William R. Marshall, a former Minnesota governor and 7th Minnesota Infantry veteran, grieved the loss of Don, his loyal companion of almost a quarter-century, in 1886. The 29-year-old horse’s tombstone may be seen at Roseville (Minn.) Cemetery, with the inscription “Don, My Faithful War Horse.” The horse was also draped with an American flag before being buried.
At 1895, Belle Mosby, one of many nags touted as the last surviving Civil War horse, was put to rest with military honors in Library, Pa., near Pittsburgh. What an eventful life she had.
Soldiers of the 18th Pennsylvania Cavalry were startled by a disturbance shortly after arriving at camp in Virginia one evening. They discovered a runaway slave astride a gorgeous black thoroughbred on the opposite side of a stream, who was “obviously scared to death.” As it turned out, the guy was kidnapped from a Confederate camp.
The troops discussed how to bring horse and rider over the stream since the banks were steep. The “snorting and trembling” horse was able to walk over a board put across the abutments of a destroyed bridge. Soldiers applauded as the duo arrived safely.
The horse was given the name “Belle Mosby” by a Union cavalryman because the “beautiful creature resembled him to some degree” of Guer[r]illa [John S.] Mosby’s “beautiful gypsylike bride…” There is no record of Pauline Mosby’s reaction to the analogy.
The bullet-scarred horse was obtained from the runaway slave in return for an overcoat by a lieutenant in the 18th Pennsylvania Cavalry. The officer rode the horse in a battle against Rebels the following day after two other mounts were shot out from beneath him.
Joseph R. Phillips, a farrier in the Pennsylvania regiment, said, “She appeared to have a charmed life, darting and flashing about through the fight like an enchanted creature.” Several stray shots struck the horse, causing “only flesh wounds,” according to the farrier. The lieutenant handed Phillips, his buddy, the “hard as nails” horse a day or two later. Belle Mosby’s teeth were examined in 1865, and it was discovered that she was five years old.
A broadside advertising the Army’s need for horses. (Bridgeman Images/Don Troiani photo)

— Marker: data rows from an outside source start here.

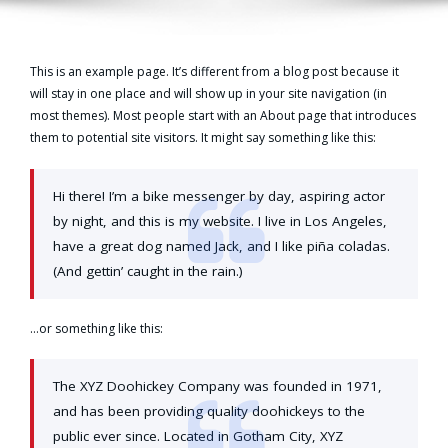
This is an example page. It’s different from a blog post because it
will stay in one place and will show up in your site navigation (in
most themes). Most people start with an About page that introduces
them to potential site visitors. It might say something like this:
Hi there! I’m a bike messenger by day, aspiring actor
by night, and this is my website. I live in Los Angeles,
have a great dog named Jack, and I like piña coladas.
(And gettin’ caught in the rain.)
…or something like this:
The XYZ Doohickey Company was founded in 1971,
and has been providing quality doohickeys to the
public ever since. Located in Gotham City, XYZ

Following the war, Phillips continued to labor Belle Mosby at his farm in western Pennsylvania until she developed rheumatism in the early 1890s. According to a newspaper report, Belle Mosby had achieved national acclaim at that time, with almost every member of the Grand Army of the Republic having heard of her. Thousands of photographs of Belle Mosby were sold at the national G.A.R. encampment in Pittsburgh in 1894. However, the horse died the next year due to a severe cold spell. Belle Mosby, age 35, was buried with military honors and draped in flags in an orchard near Phillips’ farm.
“Comrade Joe Phillips…wept like a child,” a Pittsburgh newspaper said.
In Nashville, John Banks, a regular contributor to America’s Civil War, resides. He’s also the creator of a well-read Civil War blog (john-banks.blogspot.com).